So schaffte man es, den Leverkusenern die Optionen stark einzuschränken und konnte häufig Schnellangriffe über flache One-Touch-Kombinationen spielen, anstatt auf weite Bälle in Richtung Selke setzen zu müssen. Auch das 1:0 fiel nach einem sehr ansehnlichen Gegenstoß, als man einen ungeordneten Leverkusener Moment nutzte und das Leverkusener Gegenpressing mit schnellem Kurzpassspiel überwand, ehe Bartels Selke mit einer starken Außenristflanke bediente. Im höheren Pressing blieb es derweil bei der 1-2-Staffelung der Papierform, als der intensiviere Pressingakteur im Vergleich zu Bartels agierte Junuzovic hier als zweite Spitze und lief gemeinsam mit Selke die Leverkusener Innenverteidiger an.

Das zweite Tor der Bremer, mal wieder ein direkt verwandelter Junuzovic-Freistoß, entstand ein wenig zufällig. Gegen Ende der ersten Halbzeit wurde Leverkusen dann doch noch etwas zwingender – eine individuelle Aktion Bellarabis an der rechten Eckfahne konnte Vestergaard aus der Zentrale locken, die Hereingabe in das erstmals verwaiste Bremer Zentrum konnte dann schließlich über Umwege von Calhanoglu per Kopf über die Linie gedrückt werden.

Arbeitsanweisungen:
1) Wer bediente Selke laut dem Text vor dem 1:0 mit einer Außenristflanke?
2) Bitte entnehmen Sie dem Text wortgetreu den Abschnitt von „Das zweite Tor“ bis einschließlich „Linie gedrückt werden.“.
Stützen Sie sich allein auf den Text.

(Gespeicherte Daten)
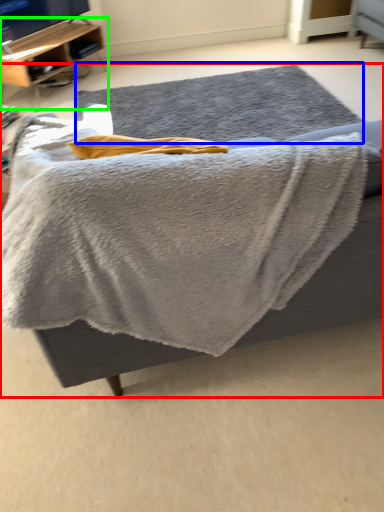
Question: Which object is positioned farthest from furniture (highlighted by a red box)? Select from mat (highlighted by a blue box) and shelf (highlighted by a green box).

Choices:
 (A) mat
 (B) shelf

Answer: (B)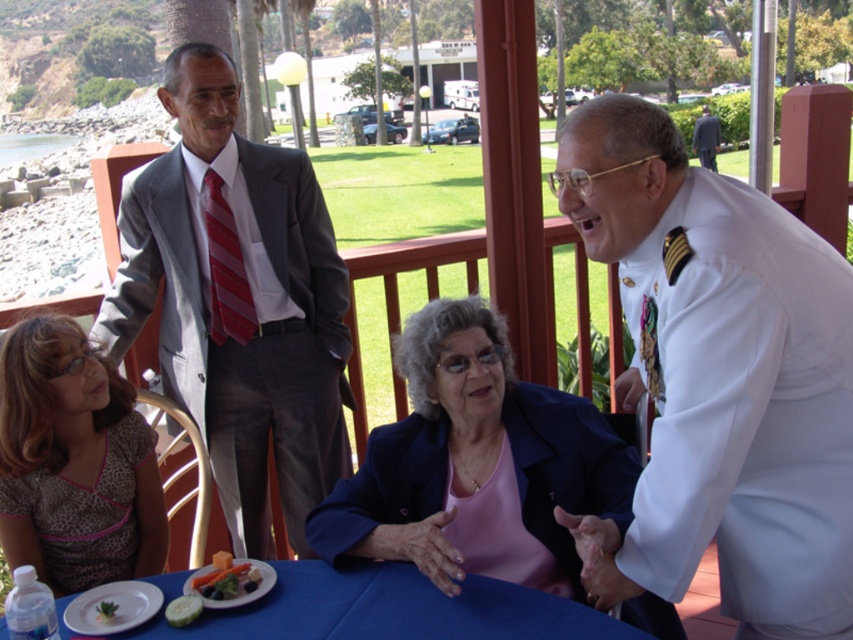
Identify the location of fresh green broccoli at table center. (235, 584).

Who is higher up, fresh green broccoli at table center or green leafy vegetable at table?

fresh green broccoli at table center is higher up.

Which is in front, point (271, 580) or point (117, 608)?

Point (117, 608)

I want to click on fresh green broccoli at table center, so click(235, 584).

Which is below, gray suit at left or striped fabric tie at upper center?

gray suit at left is below.

Consider the image. Is gray suit at left to the left of striped fabric tie at upper center from the viewer's perspective?

No, gray suit at left is not to the left of striped fabric tie at upper center.

Is point (338, 404) positioned after point (241, 305)?

Yes, point (338, 404) is behind point (241, 305).

Where is `gray suit at left`? The width and height of the screenshot is (853, 640). gray suit at left is located at coordinates (238, 301).

Between white uniform at center and matte blue blazer at center, which one appears on the right side from the viewer's perspective?

white uniform at center is more to the right.

Is white uniform at center smaller than matte blue blazer at center?

Correct, white uniform at center occupies less space than matte blue blazer at center.

Between point (618, 381) and point (368, 532), which one is positioned in front?

Point (368, 532) is more forward.

Locate an element on the screen. This screenshot has height=640, width=853. white uniform at center is located at coordinates (721, 376).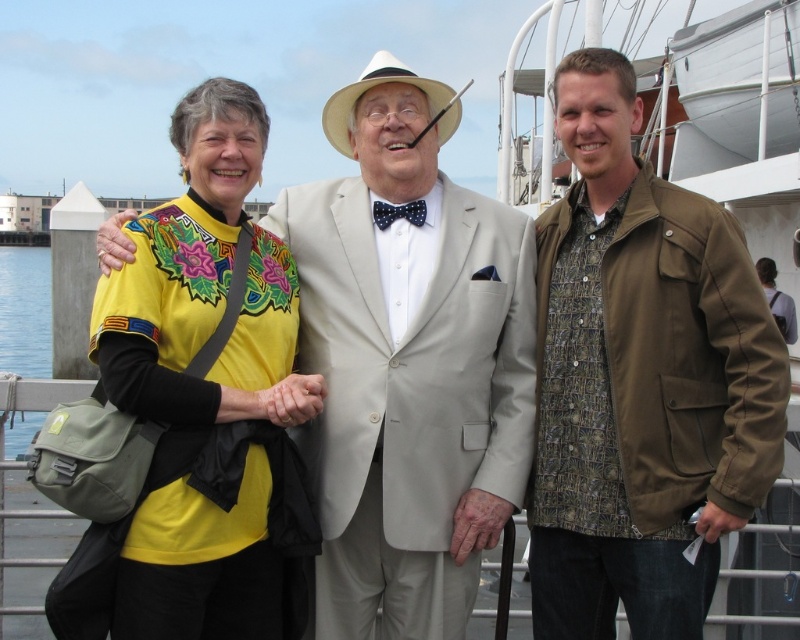
Question: In this image, where is light beige suit at center located relative to white felt cowboy hat at center?

Choices:
 (A) right
 (B) left

Answer: (B)

Question: Which object appears farthest from the camera in this image?

Choices:
 (A) light beige suit at center
 (B) olive-green canvas jacket at right
 (C) matte yellow shirt at center

Answer: (B)

Question: Observing the image, what is the correct spatial positioning of matte yellow shirt at center in reference to blue water at lower left?

Choices:
 (A) above
 (B) below

Answer: (B)

Question: Which point is closer to the camera?

Choices:
 (A) (350, 147)
 (B) (490, 202)
 (C) (112, 336)
 (D) (8, 291)

Answer: (C)

Question: Which point is closer to the camera?

Choices:
 (A) light beige suit at center
 (B) blue water at lower left

Answer: (A)

Question: Can you confirm if olive-green canvas jacket at right is thinner than blue water at lower left?

Choices:
 (A) yes
 (B) no

Answer: (A)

Lösungen:
1) Bartels

2)
Das zweite Tor der Bremer, mal wieder ein direkt verwandelter Junuzovic-Freistoß, entstand ein wenig zufällig. Gegen Ende der ersten Halbzeit wurde Leverkusen dann doch noch etwas zwingender – eine individuelle Aktion Bellarabis an der rechten Eckfahne konnte Vestergaard aus der Zentrale locken, die Hereingabe in das erstmals verwaiste Bremer Zentrum konnte dann schließlich über Umwege von Calhanoglu per Kopf über die Linie gedrückt werden.